Since that day DeVos has devoted himself to making beautiful the grounds of Shawnee Park CRC, and paying for it, too: thousands of dollars over the years, though he dismisses that part with a shrug. Each year he tries new colors and arrangements. “I go through the designs in my mind all through the winter,” he said.

Come spring DeVos watches the weather like a hawk. Sometime after the third week in May he calls out his troops — volunteers who plant, fertilize and water 70-plus flats of annuals under DeVos’ direction. Volunteers weed and water the annual and perennial beds all through the blooming season, too. “I’m so grateful for the volunteers,” DeVos said. “Some even say, ‘Thanks for asking me.’”

DeVos says this is a much easier form of flower business to be in. “I still worry over how things will turn out. But the only critique from the ‘customer’ now is, ‘Wow, Frank, it’s so beautiful! How did you do it?’”

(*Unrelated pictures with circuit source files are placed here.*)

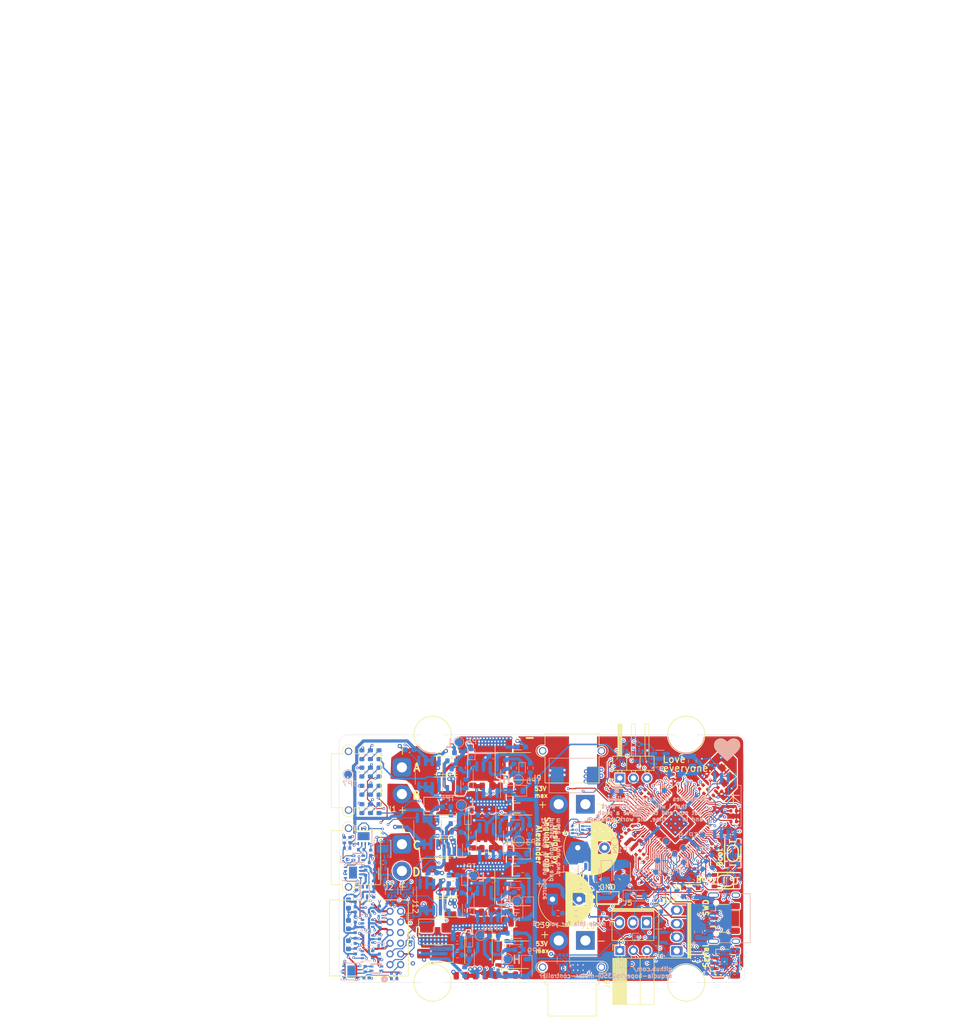
<source format=kicad_pcb>
(kicad_pcb
	(version 20241229)
	(generator "pcbnew")
	(generator_version "9.0")
	(general
		(thickness 1.609)
		(legacy_teardrops no)
	)
	(paper "A4")
	(title_block
		(title "RP2350 Integrated Driver")
		(date "2024-11-29")
		(rev "1")
		(company "Open Agriculture")
	)
	(layers
		(0 "F.Cu" signal)
		(4 "In1.Cu" signal)
		(6 "In2.Cu" signal)
		(8 "In3.Cu" signal)
		(10 "In4.Cu" signal)
		(2 "B.Cu" signal)
		(9 "F.Adhes" user "F.Adhesive")
		(11 "B.Adhes" user "B.Adhesive")
		(13 "F.Paste" user)
		(15 "B.Paste" user)
		(5 "F.SilkS" user "F.Silkscreen")
		(7 "B.SilkS" user "B.Silkscreen")
		(1 "F.Mask" user)
		(3 "B.Mask" user)
		(17 "Dwgs.User" user "User.Drawings")
		(19 "Cmts.User" user "User.Comments")
		(21 "Eco1.User" user "User.Eco1")
		(23 "Eco2.User" user "User.Eco2")
		(25 "Edge.Cuts" user)
		(27 "Margin" user)
		(31 "F.CrtYd" user "F.Courtyard")
		(29 "B.CrtYd" user "B.Courtyard")
		(35 "F.Fab" user)
		(33 "B.Fab" user)
	)
	(setup
		(stackup
			(layer "F.SilkS"
				(type "Top Silk Screen")
			)
			(layer "F.Paste"
				(type "Top Solder Paste")
			)
			(layer "F.Mask"
				(type "Top Solder Mask")
				(thickness 0.01)
			)
			(layer "F.Cu"
				(type "copper")
				(thickness 0.07)
			)
			(layer "dielectric 1"
				(type "prepreg")
				(thickness 0.1)
				(material "FR4")
				(epsilon_r 4.5)
				(loss_tangent 0.02)
			)
			(layer "In1.Cu"
				(type "copper")
				(thickness 0.061)
			)
			(layer "dielectric 2"
				(type "core")
				(thickness 0.4785)
				(material "FR4")
				(epsilon_r 4.5)
				(loss_tangent 0.02)
			)
			(layer "In2.Cu"
				(type "copper")
				(thickness 0.061)
			)
			(layer "dielectric 3"
				(type "prepreg")
				(thickness 0.1)
				(material "FR4")
				(epsilon_r 4.5)
				(loss_tangent 0.02)
			)
			(layer "In3.Cu"
				(type "copper")
				(thickness 0.035)
			)
			(layer "dielectric 4"
				(type "core")
				(thickness 0.4785)
				(material "FR4")
				(epsilon_r 4.5)
				(loss_tangent 0.02)
			)
			(layer "In4.Cu"
				(type "copper")
				(thickness 0.035)
			)
			(layer "dielectric 5"
				(type "prepreg")
				(thickness 0.1)
				(material "FR4")
				(epsilon_r 4.5)
				(loss_tangent 0.02)
			)
			(layer "B.Cu"
				(type "copper")
				(thickness 0.07)
			)
			(layer "B.Mask"
				(type "Bottom Solder Mask")
				(thickness 0.01)
			)
			(layer "B.Paste"
				(type "Bottom Solder Paste")
			)
			(layer "B.SilkS"
				(type "Bottom Silk Screen")
			)
			(copper_finish "None")
			(dielectric_constraints yes)
		)
		(pad_to_mask_clearance 0)
		(allow_soldermask_bridges_in_footprints no)
		(tenting front back)
		(pcbplotparams
			(layerselection 0x00000000_00000000_55555555_5755f5ff)
			(plot_on_all_layers_selection 0x00000000_00000000_00000000_00000000)
			(disableapertmacros no)
			(usegerberextensions yes)
			(usegerberattributes no)
			(usegerberadvancedattributes no)
			(creategerberjobfile no)
			(dashed_line_dash_ratio 12.000000)
			(dashed_line_gap_ratio 3.000000)
			(svgprecision 6)
			(plotframeref no)
			(mode 1)
			(useauxorigin no)
			(hpglpennumber 1)
			(hpglpenspeed 20)
			(hpglpendiameter 15.000000)
			(pdf_front_fp_property_popups yes)
			(pdf_back_fp_property_popups yes)
			(pdf_metadata yes)
			(pdf_single_document no)
			(dxfpolygonmode yes)
			(dxfimperialunits yes)
			(dxfusepcbnewfont yes)
			(psnegative no)
			(psa4output no)
			(plot_black_and_white yes)
			(sketchpadsonfab no)
			(plotpadnumbers no)
			(hidednponfab no)
			(sketchdnponfab yes)
			(crossoutdnponfab yes)
			(subtractmaskfromsilk yes)
			(outputformat 1)
			(mirror no)
			(drillshape 0)
			(scaleselection 1)
			(outputdirectory "gerber")
		)
	)
	(net 0 "")
	(net 1 "GND")
	(net 2 "+3V3")
	(net 3 "/A_P")
	(net 4 "VMOT")
	(net 5 "/2AGH")
	(net 6 "/2AGL")
	(net 7 "/2BGH")
	(net 8 "/2BGL")
	(net 9 "/2CGL")
	(net 10 "/B_P")
	(net 11 "Net-(D6-K)")
	(net 12 "Net-(D15-K)")
	(net 13 "/2CGH")
	(net 14 "Net-(D16-K)")
	(net 15 "/C_P")
	(net 16 "/B_N")
	(net 17 "/C_N")
	(net 18 "/A_N")
	(net 19 "A_PWM_H")
	(net 20 "B_PWM_L\\")
	(net 21 "A_PWM_L\\")
	(net 22 "A_SENSE")
	(net 23 "B_PWM_H")
	(net 24 "Net-(D10-K)")
	(net 25 "Net-(D7-K)")
	(net 26 "Net-(D14-K)")
	(net 27 "Net-(Q1-B)")
	(net 28 "B_SENSE")
	(net 29 "Net-(Q1-E)")
	(net 30 "Net-(Q2-B)")
	(net 31 "Net-(Q2-E)")
	(net 32 "Net-(Q3-B)")
	(net 33 "Net-(Q3-E)")
	(net 34 "C_PWM_L\\")
	(net 35 "C_PWM_H")
	(net 36 "C_SENSE")
	(net 37 "VBUS")
	(net 38 "+1V1")
	(net 39 "/VREG_AVDD")
	(net 40 "/XIN")
	(net 41 "/USB_D-")
	(net 42 "/USB_D+")
	(net 43 "/I2C_SCL")
	(net 44 "/I2C_SDA")
	(net 45 "/LED")
	(net 46 "/MOT_TH")
	(net 47 "/ENC_A_SW")
	(net 48 "/ENC_C_SW")
	(net 49 "/ENC_D_DATA")
	(net 50 "/ENC_C_DATA")
	(net 51 "/ENC_B_SW")
	(net 52 "/SWD")
	(net 53 "/RUN")
	(net 54 "/SWCLK")
	(net 55 "/ENC_A_DATA")
	(net 56 "/TH1_SENSE")
	(net 57 "/VREG_LX")
	(net 58 "/QSPI_SS")
	(net 59 "/~{USB_BOOT}")
	(net 60 "Net-(D3-K)")
	(net 61 "/E-STOP")
	(net 62 "VMOT_SENSE")
	(net 63 "/XOUT")
	(net 64 "/QSPI_SD1")
	(net 65 "/QSPI_SD3")
	(net 66 "/QSPI_SCLK")
	(net 67 "/QSPI_SD0")
	(net 68 "/QSPI_SD2")
	(net 69 "/ENC_B_DATA")
	(net 70 "/ENC_D_SW")
	(net 71 "/HALL2")
	(net 72 "/HALL1")
	(net 73 "/HALL3")
	(net 74 "/ENC_B_P")
	(net 75 "Vdrive")
	(net 76 "A_PHASE_SENSE")
	(net 77 "B_PHASE_SENSE")
	(net 78 "C_PHASE_SENSE")
	(net 79 "RXI_DEBUG")
	(net 80 "TXO_DEBUG")
	(net 81 "GND_ISO")
	(net 82 "/TH_SW_1")
	(net 83 "/ENC_B_N")
	(net 84 "/2DGL")
	(net 85 "/D")
	(net 86 "D_PWM_H")
	(net 87 "D_PWM_L\\")
	(net 88 "/2DGH")
	(net 89 "/USB_DP")
	(net 90 "/USB_DN")
	(net 91 "/TXO_INTERBOARD_1")
	(net 92 "/RXI_INTERBOARD_1")
	(net 93 "/RXI_INTERBOARD_2")
	(net 94 "/TXO_INTERBOARD_2")
	(net 95 "/CAN_CPU_RXI")
	(net 96 "/CAN0_N")
	(net 97 "/CAN0_P")
	(net 98 "/CAN_CPU_TXO")
	(net 99 "+5V_ISO")
	(net 100 "/ENC_A_P")
	(net 101 "/ENC_A_N")
	(net 102 "/ENC_C_P")
	(net 103 "/ENC_A_N_SW")
	(net 104 "/ENC_C_N")
	(net 105 "/ENC_D_P")
	(net 106 "/ENC_D_N")
	(net 107 "/V_ENC")
	(net 108 "Net-(U15-NC)")
	(net 109 "/ENC_A_P_SW")
	(net 110 "/ENC_B_N_SW")
	(net 111 "/ENC_B_P_SW")
	(net 112 "/ENC_C_N_SW")
	(net 113 "/ENC_C_P_SW")
	(net 114 "/EXT_ANALOG1")
	(net 115 "/EXT_ANALOG2")
	(net 116 "/ADC5")
	(net 117 "/ADC4")
	(net 118 "/V_SW")
	(net 119 "/H2_SW")
	(net 120 "/I2C_SW")
	(net 121 "/EXT_ANALOG_SW")
	(net 122 "/H1_SW")
	(net 123 "/H3_SW")
	(net 124 "Net-(C7-Pad1)")
	(net 125 "Net-(C9-Pad1)")
	(net 126 "Net-(U1-VB)")
	(net 127 "Net-(C14-Pad1)")
	(net 128 "Net-(C25-Pad1)")
	(net 129 "Net-(C26-Pad1)")
	(net 130 "Net-(U6-VB)")
	(net 131 "Net-(C33-Pad1)")
	(net 132 "Net-(C34-Pad1)")
	(net 133 "Net-(U7-VB)")
	(net 134 "Net-(C53-Pad1)")
	(net 135 "Net-(C54-Pad1)")
	(net 136 "Net-(U12-VB)")
	(net 137 "unconnected-(D1-DOUT-Pad4)")
	(net 138 "Net-(D8-K)")
	(net 139 "Net-(D11-K)")
	(net 140 "Net-(D12-K)")
	(net 141 "Net-(D18-K)")
	(net 142 "Net-(D19-K)")
	(net 143 "Net-(D20-K)")
	(net 144 "Net-(U19-A)")
	(net 145 "Net-(U19-B)")
	(net 146 "Net-(U18-B)")
	(net 147 "Net-(U18-A)")
	(net 148 "Net-(U20-A)")
	(net 149 "Net-(U20-B)")
	(net 150 "Net-(U21-A)")
	(net 151 "Net-(U21-B)")
	(net 152 "unconnected-(J3-SBU2-PadB8)")
	(net 153 "unconnected-(J3-SBU1-PadA8)")
	(net 154 "unconnected-(J5-Pin_2-Pad2)")
	(net 155 "Net-(J5-Pin_3)")
	(net 156 "Net-(Q4-E)")
	(net 157 "Net-(Q4-B)")
	(net 158 "Net-(U1-HO)")
	(net 159 "Net-(U1-LO)")
	(net 160 "Net-(U2-FB)")
	(net 161 "Net-(R24-Pad1)")
	(net 162 "Net-(U6-LO)")
	(net 163 "Net-(U6-HO)")
	(net 164 "Net-(U7-HO)")
	(net 165 "Net-(U7-LO)")
	(net 166 "Net-(U8-USB_DP)")
	(net 167 "Net-(U8-USB_DM)")
	(net 168 "Net-(U8-GPIO1)")
	(net 169 "Net-(U8-GPIO0)")
	(net 170 "Net-(R59-Pad2)")
	(net 171 "Net-(R62-Pad2)")
	(net 172 "Net-(R67-Pad2)")
	(net 173 "Net-(R70-Pad2)")
	(net 174 "Net-(U12-HO)")
	(net 175 "Net-(U12-LO)")
	(net 176 "unconnected-(U2-NC-Pad1)")
	(net 177 "unconnected-(U3-PadEP)")
	(net 178 "unconnected-(U4-NC-Pad4)")
	(net 179 "Net-(U8-GPIO38)")
	(net 180 "/V_ENABLE")
	(net 181 "Net-(R3-Pad2)")
	(net 182 "Net-(J3-CC2)")
	(net 183 "Net-(J3-CC1)")
	(net 184 "unconnected-(U28-PG-Pad3)")
	(net 185 "unconnected-(U28-DNC-Pad10)")
	(net 186 "unconnected-(U28-DVDT-Pad7)")
	(net 187 "unconnected-(U28-PGTH-Pad4)")
	(net 188 "Net-(U28-EN{slash}UVLO)")
	(net 189 "Net-(U28-OVLO)")
	(net 190 "/PD_INT")
	(footprint "Resistor_SMD:R_0402_1005Metric" (layer "F.Cu") (at 186.405 96.245))
	(footprint "Capacitor_SMD:C_0402_1005Metric" (layer "F.Cu") (at 167.108219 99.465221 45))
	(footprint "Capacitor_THT:CP_Radial_D10.0mm_P5.00mm" (layer "F.Cu") (at 152.45 112.8))
	(footprint "Resistor_SMD:R_0805_2012Metric" (layer "F.Cu") (at 145.61995 117.241269 180))
	(footprint "Capacitor_SMD:C_0805_2012Metric" (layer "F.Cu") (at 143.568732 103.419951 180))
	(footprint "Capacitor_SMD:C_0805_2012Metric" (layer "F.Cu") (at 142.695 127.02 180))
	(footprint "Diode_SMD:D_SMA" (layer "F.Cu") (at 131.878732 95.33495))
	(footprint "parts:MountingHole_3.9mm_Plastite_#6" (layer "F.Cu") (at 177.5 82))
	(footprint "Capacitor_SMD:C_1206_3216Metric" (layer "F.Cu") (at 145.63495 107.516268 180))
	(footprint "parts:KEY-SMD_4P-L4.2-W3.2-P2.20-LS4.6" (layer "F.Cu") (at 184.9 109.325 180))
	(footprint "RP2040_minimal:LED_WS2812_3528_3.5x2.8mm_P1.5mm" (layer "F.Cu") (at 178.4 111.45))
	(footprint "Resistor_SMD:R_0805_2012Metric" (layer "F.Cu") (at 145.331268 105.400051 180))
	(footprint "motor:PowerPAK_SO-8_123" (layer "F.Cu") (at 139.08495 110.636767 -90))
	(footprint "Connector_AMASS:AMASS_XT30PW-M_1x02_P2.50mm_Horizontal" (layer "F.Cu") (at 158.625 95))
	(footprint "parts:CONN12_5018761240_MOL" (layer "F.Cu") (at 122.02 125.044998 -90))
	(footprint "Capacitor_SMD:C_0402_1005Metric" (layer "F.Cu") (at 183.62724 96.856623 -45))
	(footprint "Capacitor_SMD:C_0402_1005Metric" (layer "F.Cu") (at 182.67871 102.732054 -45))
	(footprint "Connector_AMASS:AMASS_XT30PW-M_1x02_P2.50mm_Horizontal" (layer "F.Cu") (at 124.25 88.1 90))
	(footprint "Capacitor_SMD:C_0805_2012Metric" (layer "F.Cu") (at 143.541269 115.25005 180))
	(footprint "Resistor_SMD:R_0805_2012Metric" (layer "F.Cu") (at 145.308732 93.57995 180))
	(footprint "motor:PowerPAK_SO-8_123" (layer "F.Cu") (at 139.284948 98.796268 -90))
	(footprint "Capacitor_SMD:C_0805_2012Metric" (layer "F.Cu") (at 137.308731 115.94995 -90))
	(footprint "Resistor_SMD:R_0402_1005Metric" (layer "F.Cu") (at 169.172971 104.782663 45))
	(footprint "Resistor_SMD:R_0805_2012Metric" (layer "F.Cu") (at 138.95 127.12 180))
	(footprint "Connector_JST:JST_SH_SM03B-SRSS-TB_1x03-1MP_P1.00mm_Horizontal" (layer "F.Cu") (at 184.83 124.775 90))
	(footprint "motor:PowerPAK_SO-8_123" (layer "F.Cu") (at 145.68495 99.596268))
	(footprint "Connector_PinSocket_2.54mm:PinSocket_1x03_P2.54mm_Horizontal" (layer "F.Cu") (at 165.08 122.42 90))
	(footprint "motor:PowerPAK_SO-8_123" (layer "F.Cu") (at 145.434951 87.891269))
	(footprint "Resistor_SMD:R_0402_1005Metric" (layer "F.Cu") (at 174.405561 110.227386 45))
	(footprint "parts:MountingHole_3.9mm_Plastite_#6" (layer "F.Cu") (at 177.5 128.4))
	(footprint "motor:PowerPAK_SO-8_123"
		(layer "F.Cu")
		(uuid "5ca1b4f0-e4cd-4f1a-9bfa-ba57d20cfd00")
		(at 139.13495 87.116268 -90)
		(descr "PowerPAK SO-8 Single (https://www.vishay.com/docs/71655/powerpak.pdf, https://www.vishay.com/docs/72599/72599.pdf)")
		(tags "PowerPAK SO-8 Single")
		(property "Reference" "CL1"
			(at -6 1.5 90)
			(layer "F.SilkS")
			(hide yes)
			(uuid "1ecb3e92-e304-4f3c-9c52-6a987ba52cb2")
			(effects
				(font
					(size 1 1)
					(thickness 0.15)
				)
			)
		)
		(property "Value" "MOSFETSO-8"
			(at 0 3.5 90)
			(layer "F.Fab")
			(uuid "e01ff210-3102-44ff-8ef9-412919f1437c")
			(effects
				(font
					(size 1 1)
					(thickness 0.15)
				)
			)
		)
		(property "Datasheet" "~"
			(at 0 0 270)
			(unlocked yes)
			(layer "F.Fab")
			(hide yes)
			(uuid "c18fd2a2-c162-4eab-a011-0006e1dcb8db")
			(effects
				(font
					(size 1.27 1.27)
					(thickness 0.15)
				)
			)
		)
		(property "Description" ""
			(at 0 0 270)
			(unlocked yes)
			(layer "F.Fab")
			(hide yes)
			(uuid "4806b881-8b3a-4bef-8ac0-6d45472613d5")
			(effects
				(font
					(size 1.27 1.27)
					(thickness 0.15)
				)
			)
		)
		(property "LCSC" "C501507"
			(at 0 0 0)
			(layer "F.Fab")
			(hide yes)
			(uuid "48ef1664-7a34-4a87-b104-26078ff9f9f5")
			(effects
				(font
					(size 1 1)
					(thickness 0.15)
				)
			)
		)
		(path "/9d288c93-7e94-4824-8f2d-964021c02d5e")
		(sheetname "/")
		(sheetfile "rp2350_driver.kicad_sch")
		(attr smd)
		(fp_line
			(start -2.945 2.57)
			(end 2.945 2.57)
			(stroke
				(width 0.12)
				(type solid)
			)
			(layer "F.SilkS")
			(uuid "62fd7450-d4b9-4ff8-a253-d4fe84a74245")
		)
		(fp_line
			(start -3.4 -2.57)
			(end 2.945 -2.57)
			(stroke
				(width 0.12)
				(type solid)
			)
			(layer "F.SilkS")
			(uuid "cfee6a30-8392-4b95-afc6-b9d992173f75")
		)
		(fp_line
			(start -3.55 2.75)
			(end 3.55 2.75)
			(stroke
				(width 0.05)
				(type solid)
			)
			(layer "F.CrtYd")
			(uuid "e60135aa-f13b-4d7f-a02d-9f5e9a476e7c")
		)
		(fp_line
			(start -3.55 -2.75)
			(end -3.55 2.75)
			(stroke
				(width 0.05)
				(type solid)
			)
			(layer "F.CrtYd")
			(uuid "11250ad8-3722-467e-b9c0-3f871702e38b")
		)
		(fp_line
			(start -3.55 -2.75)
			(end 3.55 -2.75)
			(stroke
				(width 0.05)
				(type solid)
			)
			(layer "F.CrtYd")
			(uuid "e8954351-c94d-4870-9463-71cfee4378c5")
		)
		(fp_line
			(start 3.55 -2.75)
			(end 3.55 2.75)
			(stroke
				(width 0.05)
				(type solid)
			)
			(layer "F.CrtYd")
			(uuid "3b85451a-6e12-45fc-96a1-77360bc18215")
		)
		(fp_line
			(start -2.945 2.45)
			(end -2.945 -1.45)
			(stroke
				(width 0.1)
				(type solid)
			)
			(layer "F.Fab")
			(uuid "7bb94872-8dbb-49c9-ba04-f5628db9fbfd")
		)
		(fp_line
			(start 2.945 2.45)
			(end -2.945 2.45)
			(stroke
				(width 0.1)
				(type solid)
			)
			(layer "F.Fab")
			(uuid "28524fc6-37a9-43e6-ad36-677957a0532a")
		)
		(fp_line
			(start -1.945 -2.45)
			(end -2.945 -1.45)
			(stroke
				(width 0.1)
				(type solid)
			)
			(layer "F.Fab")
			(uuid "9a2c90c4-d108-490c-a4ef-f90839b42fec")
		)
		(fp_line
			(start -1.945 -2.45)
			(end 2.945 -2.45)
			(stroke
				(width 0.1)
				(type solid)
			)
			(layer "F.Fab")
			(uuid "9ba4c7ff-e95d-44f3-9130-7648a30c506e")
		)
		(fp_line
			(start 2.945 -2.45)
			(end 2.945 2.45)
			(stroke
				(width 0.1)
				(type solid)
			)
			(layer "F.Fab")
			(uuid "6182facb-9838-4626-8330-5d06c1a16807")
		)
		(fp_text user "${REFERENCE}"
			(at 0 0 90)
			(layer "F.Fab")
			(uuid "a83fc53b-f2e4-4a01-9c00-7538b050eb9c")
			(effects
				(font
					(size 1 1)
					(thickness 0.15)
				)
			)
		)
		(pad "1" smd rect
			(at -2.67 -1.905 270)
			(size 1.27 0.61)
			(layers "F.Cu" "F.Mask" "F.Paste")
			(net 1 "GND")
			(pinfunction "S")
			(pintype "passive")
			(uuid "dd47cbe3-ce37-4721-a15f-85bb741a8695")
		)
		(pad "1" smd rect
			(at -2.67 -0.635 270)
			(size 1.27 0.61)
			(layers "F.Cu" "F.Mask" "F.Paste")
			(net 1 "GND")
			(pinfunction "S")
			(pintype "passive")
			(uuid "816f2134-debb-4a16-a562-2231dc5c7a98")
		)
		(pad "1" smd rect
			(at -2.67 0.635 270)
			(size 1.27 0.61)
			(layers "F.Cu" "F.Mask" "F.Paste")
			(net 1 "GND")
			(pinfunction "S")
			(pintype "passive")
			(uuid "472e94c0-a898-4fa7-9e12-6667bf6d7653")
		)
		(pad "2" smd rect
			(at -2.67 1.905 270)
			(size 1.27 0.61)
			(layers "F.Cu" "F.Mask" "F.Paste")
			(net 9 "/2CGL")
			(pinfunction "G")
			(pintype "input")
			(uuid "06c6c6b8-7c26-43d3-afcb-b56a6ccb6f4d")
		)
		(pad "3" smd rect
			(at 0.69 0 270)
			(size 3.81 3.91)
			(layers "F.Cu" "F.Mask" "F.Paste")
			(net 15 "/C_P")
			(pinfunction "D")
			(pintype "passive")
			(uuid "c6e87fd8-3786-4afc-bdfd-4fa8d3e76ad7")
		)
		(pad "3" smd rect
			(at 2.795 -1.905 270)
			(size 1.02 0.61)
			(layers "F.Cu" "F.Mask" "F.Paste")
			(net 15 "/C_P")
			(pinfunction "D")
			(pintype "passive")
			(uuid "65aa075e-0a90-4483-be44-20b32e6afd08")
		)
		(pad "3" smd rect
			(at 2.795 -0.635 270)
			(size 1.02 0.61)
			(layers "F.Cu" "F.Mask" "F.Paste")
			(net 15 "/C_P")
			(pinfunction "D")
			(pintype "passive")
			(uuid "8d16786c-5319-478d-aaa0-2b1265cd99b9")
		)
		(pad "3" smd rect
			(at 2.795 0.635 270)
			(size 1.02 0.61)
			(layers "F.Cu" "F.Mask" "F.Paste")
			(net 15 "/C_P")
			(pinfunction "D")
			(pintype "passive")
			(uuid "433391fc-e6f5-4064-b65f-ff89a4ee71ab")
		)
		(pad "3" smd rect
			(at 2.795 1.905 270)
			(size 1.02 0.61)
			(layers "F.Cu" "F.Mask" "F.Paste")
			(net 1
... [3272681 chars truncated]
</source>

Last summer DeVos’ garden was especially beautiful, thanks to the addition of a redbud tree, a small waterfall and massive stone benches. And of course those coral zinnias. So beautiful was it that the Metropolitan Garden Council of Grand Rapids presented DeVos with its Certificate of Excellence award, only the second time in 20 years that a church garden has been so honored.

DeVos isn’t resting on his laurels, though. He had this summer’s garden designed by early February. “I’m more enthusiastic than ever about flowers,” he said. “It’s the thrill of seeing this cold ground come to life.”